The 2020 Ford F-150 has a lot going for it, such as six engines to choose from and its impressive payload and towing capacity. Its trim levels range from about $30,000 to $70,000, putting it within reach of both budget watchers and high rollers.
As popular as the F-150 is, it would seem likely that reviewers from Consumer Reports would give it high ratings. Instead, the Ford truck’s ratings from CR were lukewarm at best. To find out why it failed to win over CR’s reviewers and to also learn what other reviewers thought, read on.
Consumer Reports’ ratings for the Ford F-150
CR gave the 2020 F-150 an overall score of 57 out of 100. By comparison, the F-150’s rival the 2020 Ram 1500 scored a 68. The F-150’s other big rival, the Chevy Silverado 1500 scored lower at 54 along with its corporate cousin, the GMC Sierra 1500.
A closer look at the tests behind this score provides a few clues as to why the F-150’s score was so disappointingly low. On a road test of a crew cab XLT V6 paired with a 10-speed automatic, the F-150 scored 74 out of 100. CR testers liked the V6 and noted its improved fuel economy of 19 MPG overall thanks to the F-150’s aluminum frame. It also scored well in acceleration, shifting, passenger legroom, cargo space, and low cabin noise.
Where the F-150 fell short in the road test, though, was in the areas of braking, handling, and ride comfort. CR testers thought the Silverado 1500 had an edge in handling and the Ram 1500’s coil spring suspension made its ride superior to the F-150. They were also concerned about the likelihood of body and paint problems with the truck’s aluminum body along with owners having problems finding repair shops for these problems.
Predicted reliability was another weak area for the F-Series pickup with a rating of one out of five. The overall reliability verdict rated the lowest on the five-point scale. Data from 2019 shows that overall reliability was also rated as the lowest, with problematic infotainment graphics and transmission slippage. As a result, Consumer Reports can no longer recommend the F-150.
Consumer Reports also compared other new models on a rating scale of 0 to 100 percent by averaging a model’s overall reliability for the newest three years. At the top of this comparison chart is the 2020 Toyota Tundra with a rating of 75 percent. By comparison, the F-150 had a rating of 20 percent. The Chevy Silverado 1500 and the GMC Sierra had the same rating as the F-150, and the Ram 1500 trailed with a rating of 18 percent.

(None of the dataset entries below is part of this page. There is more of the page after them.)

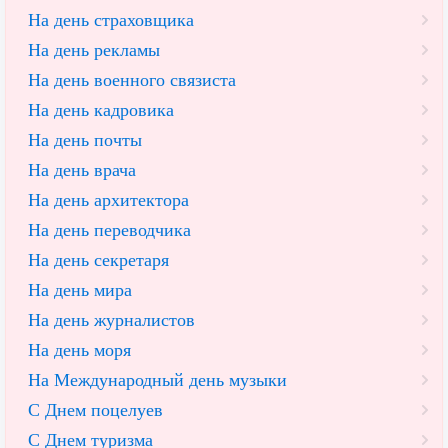
На день страховщика
На день рекламы
На день военного связиста
На день кадровика
На день почты
На день врача
На день архитектора
На день переводчика
На день секретаря
На день мира
На день журналистов
На день моря
На Международный день музыки
С Днем поцелуев
С Днем туризма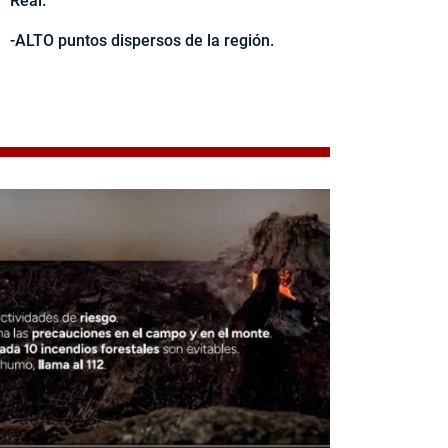
Real.
-ALTO puntos dispersos de la región.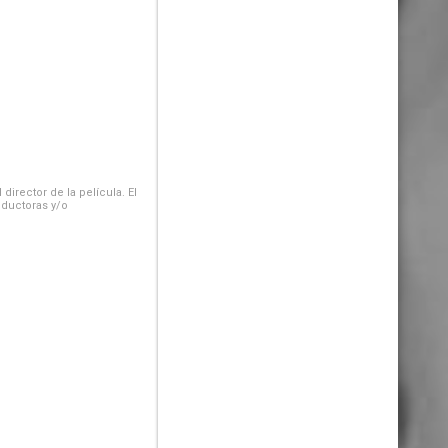
irector de la película. El
oductoras y/o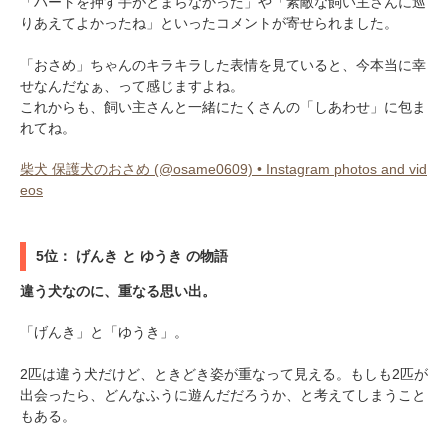
「ハートを押す手がとまらなかった」や「素敵な飼い主さんに巡
りあえてよかったね」といったコメントが寄せられました。
「おさめ」ちゃんのキラキラした表情を見ていると、今本当に幸
せなんだなぁ、って感じますよね。
これからも、飼い主さんと一緒にたくさんの「しあわせ」に包ま
れてね。
柴犬 保護犬のおさめ (@osame0609) • Instagram photos and vid
eos
5位： げんき と ゆうき の物語
違う犬なのに、重なる思い出。
「げんき」と「ゆうき」。
2匹は違う犬だけど、ときどき姿が重なって見える。もしも2匹が
出会ったら、どんなふうに遊んだだろうか、と考えてしまうこと
もある。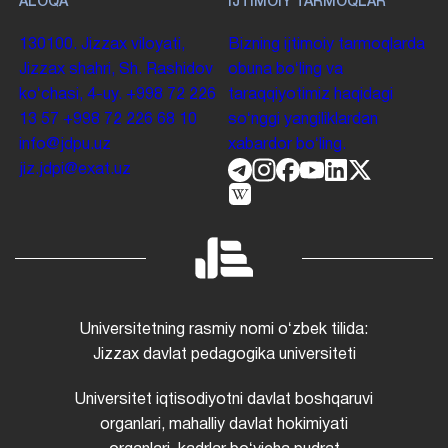
ALOQA
IJTIMOIY TARMOQLAR
130100. Jizzax viloyati,
Bizning ijtimoiy tarmoqlarda
Jizzax shahri, Sh. Rashidov
obuna boʻling va
koʻchasi, 4-uy.
+998 72 226
taraqqiyotimiz haqidagi
13 57
+998 72 226 68 10
soʻnggi yangiliklardan
info@jdpu.uz
xabardor boʻling.
jiz.jdpi@exat.uz
Universitetning rasmiy nomi oʻzbek tilida:
Jizzax davlat pedagogika universiteti
Universitet iqtisodiyotni davlat boshqaruvi
organlari, mahalliy davlat hokimiyati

But what about this truck’s popularity?
The F-Series remains the top-selling full-size truck in America, with total sales topping 896,000 in 2019. The F-150 stands out as being the most popular vehicle of all time and the best-selling vehicle in the U.S. It’s also been the best-selling pickup truck for over four decades.
Ford must be doing something right with the Ford F-150, and the vast multitudes who own these pickups can’t be too far off-base, either. CR’s owner satisfaction rating bore this out because it scored a four out of five. Owners like the truck’s driving experience, comfort, and styling.
But they aren’t as pleased with its value because almost half of them felt that they didn’t get what they wanted relative to what they paid for. When asked if they would buy the F-150 again, 75 percent of the owners surveyed said that they would.
Was CR wrong about the Ford F-150?
Consumer Reports’ take on this truck clearly doesn’t align with the popular view. That doesn’t necessarily mean that CR testers were mistaken. It might mean that the testers and reviewers at this organization have a slightly different focus compared to many owners and other reviewers.
As consumer advocates, they look more closely at vehicle reliability and problems that owners might encounter in the long term. The long-range repair outlook for the F-150’s aluminum construction is a good example of the kinds of things CR testers concentrate on.
The 2020 Ford F-150 won the Kelley Blue Book Best Buy and scored a rating of 4.4 stars out of five. Like CR’s testers, though, the KBB evaluators thought the truck’s handling wasn’t as good as it should be.
So it seems that even a long-time favorite has to weather a little negative feedback from reviewers every so often. It will be useful information for some buyers, but it’s likely that many F-150 owners will take it with a grain of salt.